Each deeper context extends the one above it. ModelContext has everything from TurnContext, which has everything from SessionContext, and so on. This means a model hook can access ctx.sessionId, ctx.turnIndex, and ctx.messages all at once.

Middleware runs in registration order going in, reverse order coming out — like layers of an onion:

agent.use(A) // A's before-next runs first
agent.use(B) // B's before-next runs second
agent.use(C) // C's before-next runs third, closest to core
// Execution order:
// A before → B before → C before → [core] → C after → B after → A after

The turn, agent, and session hooks return Promise<void> — they wrap a lifecycle.
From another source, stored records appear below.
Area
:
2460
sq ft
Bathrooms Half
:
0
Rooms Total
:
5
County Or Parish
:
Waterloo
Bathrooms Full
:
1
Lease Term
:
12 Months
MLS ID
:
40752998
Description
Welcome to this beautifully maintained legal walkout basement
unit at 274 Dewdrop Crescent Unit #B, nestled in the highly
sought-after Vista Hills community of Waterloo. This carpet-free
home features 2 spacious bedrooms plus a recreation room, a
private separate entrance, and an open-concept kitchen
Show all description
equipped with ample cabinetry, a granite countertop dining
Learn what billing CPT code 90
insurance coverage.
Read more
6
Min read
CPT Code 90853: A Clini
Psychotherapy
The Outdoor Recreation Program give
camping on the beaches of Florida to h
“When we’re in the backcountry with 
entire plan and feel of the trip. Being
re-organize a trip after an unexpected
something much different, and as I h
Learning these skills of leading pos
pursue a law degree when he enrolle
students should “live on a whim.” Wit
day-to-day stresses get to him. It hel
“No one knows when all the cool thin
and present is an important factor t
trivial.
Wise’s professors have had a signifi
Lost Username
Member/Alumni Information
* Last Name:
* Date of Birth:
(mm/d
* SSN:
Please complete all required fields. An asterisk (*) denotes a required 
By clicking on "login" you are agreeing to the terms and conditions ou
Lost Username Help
The model hook returns Promise<ModelResponse> and the tool hook returns Promise<ToolResult>, so middleware can transform what the LLM returns or what a tool produces:

const cacheMiddleware: Middleware = {
name: "cache",
model: async (ctx, next) => {
const cached = cache.get(ctx.messages)
if (cached) {
ctx.skipCall(cached) // skip the LLM call entirely
}
const response = await next()
cache.set(ctx.messages, response)
return response
},
}

Here is a complete example showing Agent, Session, and custom Middleware working together:

import { Agent, tools, observe, guard } from "agent-express"
import type { Middleware } from "agent-express"
import { z } from "zod"
// 1. Define a custom middleware
const auditLog: Middleware = {
name: "audit-log",
turn: async (ctx, next) => {
const start = Date.now()
await next()
console.log(JSON.stringify({
sessionId: ctx.sessionId,
turn: ctx.turnIndex,
input: ctx.input[0]?.content,
output: ctx.output,
duration: Date.now() - start,
}))
},
}
// 2. Create an agent with tools and middleware
const agent = new Agent({
name: "support",
model: "anthropic/claude-sonnet-4-6",
instructions: "You are a customer support agent. Look up orders when asked.",
})
.use(tools.function({
name: "lookup_order",
description: "Look up an order by ID",
schema: z.object({ orderId: z.string() }),
execute: async ({ orderId }) => {
return { orderId, status: "shipped", eta: "2026-04-10" }
},
}))
.use(guard.budget({ limit: 1.00 }))
.use(observe.log())
.use(auditLog)
// 3. Run a multi-turn conversation
await agent.init()
const session = agent.session()
const r1 = await session.run("Where is order #ABC-123?").result
console.log(r1.text)
// The agent calls lookup_order, then responds with shipping status.
const r2 = await session.run("When will it arrive?").result
console.log(r2.text)
// The agent remembers the prior context and answers with the ETA.
// 4. Access metadata from state
console.log(r2.state["observe:usage"]) // { inputTokens: ..., outputTokens: ... }
console.log(r2.state["observe:tools"]) // [{ name: "lookup_order", ... }]
console.log(r2.state["observe:duration"]) // { durationMs: ... }
await session.close()
await agent.dispose()

The mental model is straightforward: an Agent holds configuration and middleware, a Session holds conversation state, and Middleware intercepts at whichever lifecycle level makes sense — from the outermost agent lifetime down to individual tool calls.

For details on built-in middleware, see the Built-in Middleware guide. For the full API surface, see the Reference.